Воздух и вода стали некоронованными царями страны, оттеснив на второй план треску и селедку...
Развитие гидроэнергетики и электрохимии привело к тому, что на Рьюканском заводе как побочный продукт электролиза появилась тяжелая вода — триста граммов в день. И эта тяжелая вода, которая до второй мировой войны, казалось, не имела никакого практического значения, оказалась насущно необходимой. Это обстоятельство предопределило и вызвало к жизни подвиг Кнута Хаугланда и его товарищей.
Битва за тяжелую воду
Тяжелая вода необходима для атомного котла... Ни Кнут Хаугланд, ни его друзья, сброшенные промозглой осенней ночью на Хардангер-видда, ничего не знали ни о свойствах этой тяжелой воды, ни о том, что такое атомное оружие. Это было сверхтайной сверхсекретных лабораторий. Но именно группа Хаугланда должна была помешать нацистам создать атомную бомбу.
Люди из группы, в которую входил Кнут Хаугланд, не знали и того, что девятого марта сорокового года, перед вторжением германской армии в Норвегию, на аэродроме Форнебю близ Осло стояли рядом два готовые к взлету аэроплана. Один должен был лететь на Амстердам, другой — в Шотландию. Перед самым стартом к ним подъехало такси, и пассажир погрузил в самолет, идущий в Амстердам, два тяжелых чемодана. За минуту до отлета пассажир незаметно перенес оба чемодана в соседний самолет.
Пассажир этот был капитаном французской разведки, а в чемоданах — баллоны со 165 килограммами тяжелой воды, тайком привезенные из Рьюкана.
За французом следили немецкие разведчики, но в последние мгновения ему удалось их провести.
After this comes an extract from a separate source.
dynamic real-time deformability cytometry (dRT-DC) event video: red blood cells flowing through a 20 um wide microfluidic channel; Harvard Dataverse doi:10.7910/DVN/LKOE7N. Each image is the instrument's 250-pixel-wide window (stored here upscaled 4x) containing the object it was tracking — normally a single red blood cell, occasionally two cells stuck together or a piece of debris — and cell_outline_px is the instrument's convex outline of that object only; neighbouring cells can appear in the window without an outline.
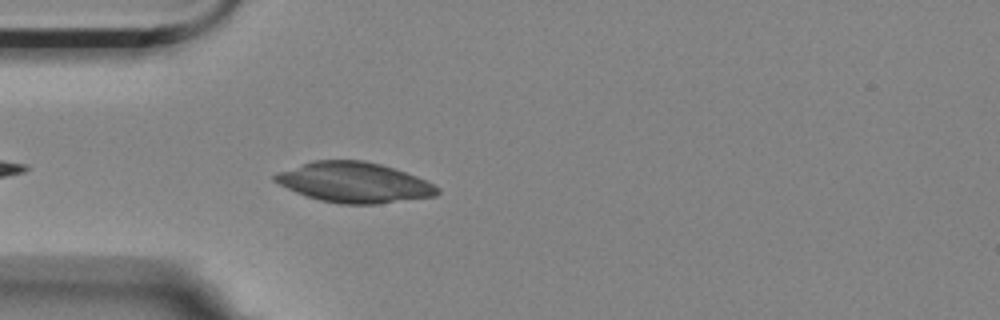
{"species": "Egyptian fruit bat (a non-hibernating species)", "species_latin": "Rousettus aegyptiacus", "temperature_condition": "room temperature", "stored_images_in_passage": 35, "camera_frame_rate_fps": 3000, "um_per_image_px": 0.085, "animal": {"sex": "female"}, "frame": {"image": 1, "passage_image": 4, "time_ms": 1.0, "image_size_px": [1000, 320], "cell_outline_px": [[440, 192], [436, 196], [376, 204], [340, 204], [320, 200], [296, 192], [272, 180], [272, 176], [276, 172], [312, 160], [364, 160], [380, 164], [416, 176], [440, 188]], "centroid_in_image_um": [30.07, 15.5], "position_along_channel_um": 54.9, "area_um2": 37.97}}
Обе машины одновременно поднялись в воздух. Вызванные по рации немецкими разведчиками гитлеровские самолеты заставили машину, летевшую на Амстердам, приземлиться в Гамбурге. И там они обнаружили, что самолет пуст. А французский разведчик в это время был уже в Шотландии, и на следующий день бесценный груз доставили в Колледж-де-Франс в Париже в распоряжение Фредерика Жолио-Кюри, который и настоял перед французским правительством на проведении этой операции.
Но немцы уже рвались к Парижу, и в тот день, когда Петэн подписывал в Компьене капитуляцию Франции, тяжелая вода благодаря предусмотрительности Жолио-Кюри находилась на пути в Англию...
Почему именно французской разведке удалось осуществить эту операцию? Не только потому, что на этом настаивал Жолио-Кюри. Контрольный пакет акций концерна «Норшкгидро» находился в руках французского капитала, принявшего деятельное участие в очень прибыльной для него эксплуатации норвежской воды, норвежского воздуха, норвежского гения и норвежских рабочих рук.
Даже сейчас, когда концерн национализирован и считается государственным, 39 процентов акций принадлежат французскому капиталу, тесно связанному с американскими монополиями.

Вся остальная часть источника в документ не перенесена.